**Information**
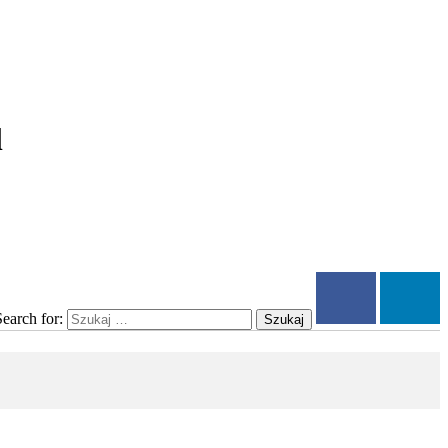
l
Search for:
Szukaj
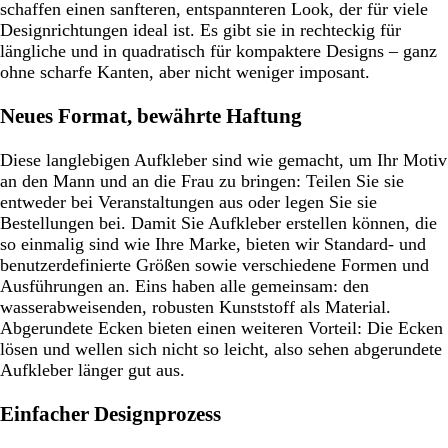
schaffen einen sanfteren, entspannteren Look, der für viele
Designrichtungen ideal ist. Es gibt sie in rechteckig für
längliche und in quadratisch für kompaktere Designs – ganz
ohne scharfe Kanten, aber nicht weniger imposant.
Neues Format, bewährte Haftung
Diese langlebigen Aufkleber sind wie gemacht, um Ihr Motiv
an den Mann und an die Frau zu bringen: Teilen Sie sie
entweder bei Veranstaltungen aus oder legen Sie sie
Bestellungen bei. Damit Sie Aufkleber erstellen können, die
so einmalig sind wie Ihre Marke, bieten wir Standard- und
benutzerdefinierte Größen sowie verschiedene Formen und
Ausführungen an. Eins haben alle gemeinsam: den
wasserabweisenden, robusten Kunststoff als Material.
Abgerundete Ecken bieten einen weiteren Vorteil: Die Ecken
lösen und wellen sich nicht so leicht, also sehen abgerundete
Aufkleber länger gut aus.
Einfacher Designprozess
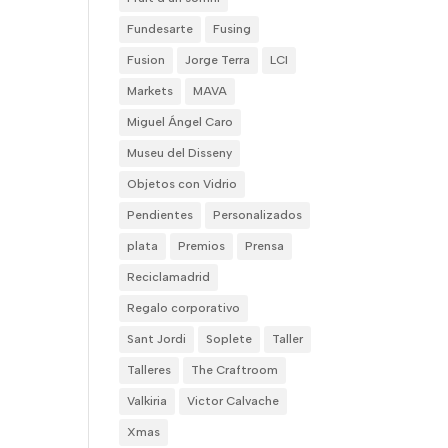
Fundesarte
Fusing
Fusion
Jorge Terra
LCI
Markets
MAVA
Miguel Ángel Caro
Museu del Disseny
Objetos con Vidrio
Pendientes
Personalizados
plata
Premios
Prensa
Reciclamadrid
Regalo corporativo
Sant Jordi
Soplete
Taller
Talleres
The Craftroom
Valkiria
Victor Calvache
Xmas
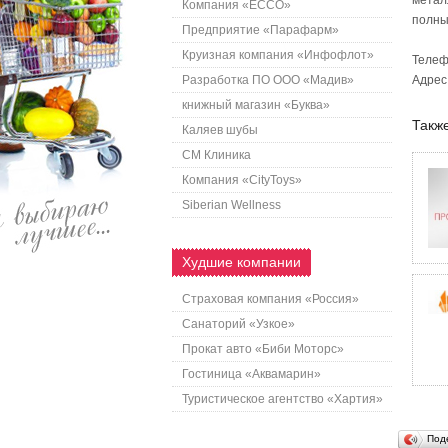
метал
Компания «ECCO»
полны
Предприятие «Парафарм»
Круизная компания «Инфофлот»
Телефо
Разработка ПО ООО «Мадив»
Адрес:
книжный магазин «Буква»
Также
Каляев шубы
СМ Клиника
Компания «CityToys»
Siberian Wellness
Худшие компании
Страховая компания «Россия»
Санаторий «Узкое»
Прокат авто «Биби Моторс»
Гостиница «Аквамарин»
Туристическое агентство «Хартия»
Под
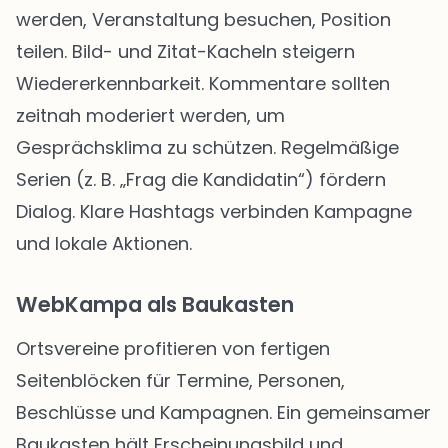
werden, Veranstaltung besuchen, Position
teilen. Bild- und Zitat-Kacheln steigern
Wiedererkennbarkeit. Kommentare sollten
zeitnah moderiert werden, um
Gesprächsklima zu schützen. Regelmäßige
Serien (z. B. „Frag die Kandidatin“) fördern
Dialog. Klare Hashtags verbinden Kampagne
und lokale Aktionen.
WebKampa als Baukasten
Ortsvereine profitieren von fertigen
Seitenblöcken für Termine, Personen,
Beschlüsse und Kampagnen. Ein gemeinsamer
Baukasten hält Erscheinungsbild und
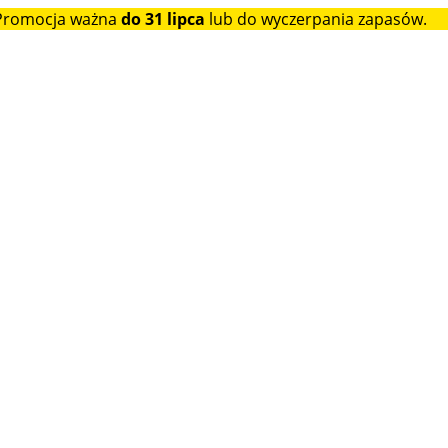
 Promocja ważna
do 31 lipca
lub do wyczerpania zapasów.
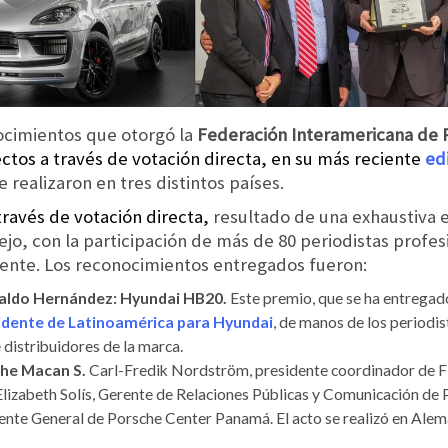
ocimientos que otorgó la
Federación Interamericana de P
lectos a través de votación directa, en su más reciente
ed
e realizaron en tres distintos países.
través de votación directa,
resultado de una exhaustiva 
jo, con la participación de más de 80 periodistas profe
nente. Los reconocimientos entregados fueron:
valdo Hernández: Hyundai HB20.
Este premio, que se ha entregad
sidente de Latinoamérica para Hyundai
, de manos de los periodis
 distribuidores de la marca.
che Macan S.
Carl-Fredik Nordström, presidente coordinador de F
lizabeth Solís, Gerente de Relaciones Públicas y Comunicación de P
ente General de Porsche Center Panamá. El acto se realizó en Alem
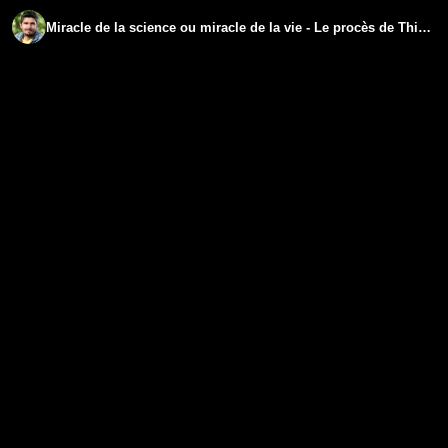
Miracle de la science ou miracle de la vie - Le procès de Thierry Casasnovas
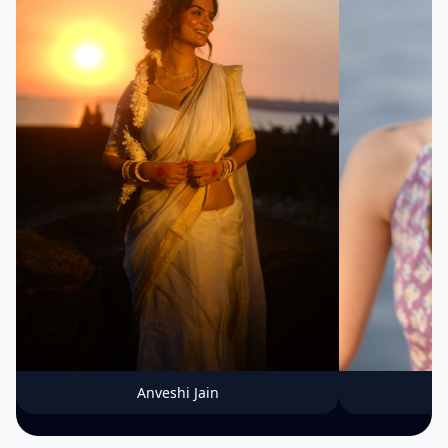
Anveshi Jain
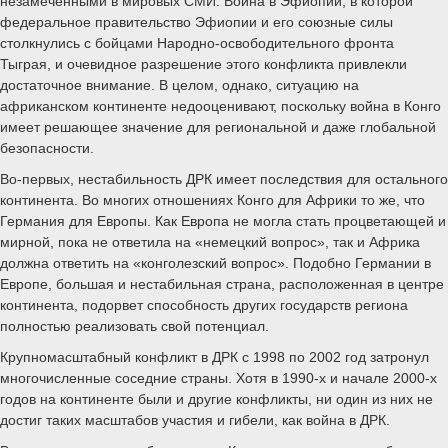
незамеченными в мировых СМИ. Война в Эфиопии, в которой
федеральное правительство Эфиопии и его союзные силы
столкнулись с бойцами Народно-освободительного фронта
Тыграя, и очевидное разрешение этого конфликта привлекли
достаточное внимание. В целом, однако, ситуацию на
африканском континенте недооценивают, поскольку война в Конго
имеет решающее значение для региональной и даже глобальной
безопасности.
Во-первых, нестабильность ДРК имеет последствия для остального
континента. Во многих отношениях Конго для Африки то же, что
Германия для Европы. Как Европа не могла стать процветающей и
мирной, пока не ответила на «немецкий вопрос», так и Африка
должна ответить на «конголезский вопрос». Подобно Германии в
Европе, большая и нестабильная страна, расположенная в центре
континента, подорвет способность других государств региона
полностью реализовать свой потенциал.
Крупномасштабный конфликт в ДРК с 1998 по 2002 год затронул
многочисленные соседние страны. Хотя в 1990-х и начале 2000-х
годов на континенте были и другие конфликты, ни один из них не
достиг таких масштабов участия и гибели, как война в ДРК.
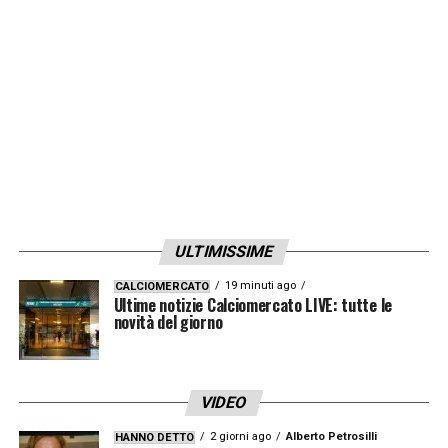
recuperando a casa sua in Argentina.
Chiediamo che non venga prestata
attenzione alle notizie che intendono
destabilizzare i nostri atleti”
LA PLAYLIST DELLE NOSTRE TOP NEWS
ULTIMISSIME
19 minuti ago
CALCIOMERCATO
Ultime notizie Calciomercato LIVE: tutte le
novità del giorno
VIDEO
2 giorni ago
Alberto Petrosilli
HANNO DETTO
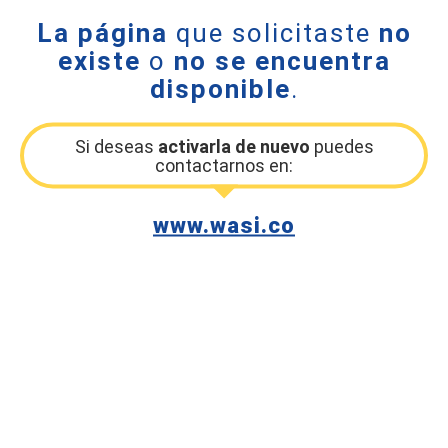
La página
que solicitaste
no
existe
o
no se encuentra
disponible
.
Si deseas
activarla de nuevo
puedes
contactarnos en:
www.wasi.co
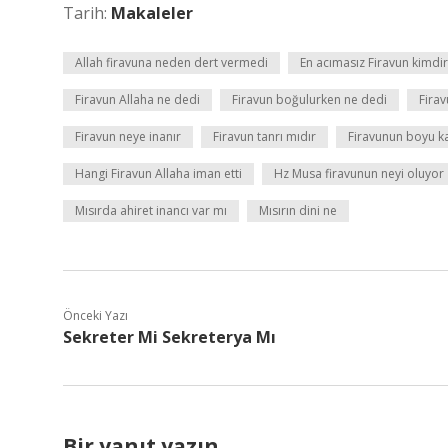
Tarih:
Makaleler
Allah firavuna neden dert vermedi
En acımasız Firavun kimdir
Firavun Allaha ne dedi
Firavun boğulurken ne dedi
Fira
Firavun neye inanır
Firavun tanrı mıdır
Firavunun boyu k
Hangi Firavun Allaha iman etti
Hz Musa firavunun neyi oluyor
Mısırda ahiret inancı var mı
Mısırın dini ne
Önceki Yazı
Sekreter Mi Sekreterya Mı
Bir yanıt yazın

**Activity**
Word for word, repeat the lines above from the one with "Разработка ПО ООО" through the one with "lub do wyczerpania zapasów.", and nothing beyond them. Omit the pictures.

**Answer to the problem**
Разработка ПО ООО «Мадив»
Адрес:
книжный магазин «Буква»
Также
Каляев шубы
СМ Клиника
Компания «CityToys»
Siberian Wellness
Худшие компании
Страховая компания «Россия»
Санаторий «Узкое»
Прокат авто «Биби Моторс»
Гостиница «Аквамарин»
Туристическое агентство «Хартия»
Под
werden, Veranstaltung besuchen, Position
teilen. Bild- und Zitat-Kacheln steigern
Wiedererkennbarkeit. Kommentare sollten
zeitnah moderiert werden, um
Gesprächsklima zu schützen. Regelmäßige
Serien (z. B. „Frag die Kandidatin“) fördern
Dialog. Klare Hashtags verbinden Kampagne
und lokale Aktionen.
WebKampa als Baukasten
Ortsvereine profitieren von fertigen
Seitenblöcken für Termine, Personen,
Beschlüsse und Kampagnen. Ein gemeinsamer
Baukasten hält Erscheinungsbild und
 Promocja ważna
do 31 lipca
lub do wyczerpania zapasów.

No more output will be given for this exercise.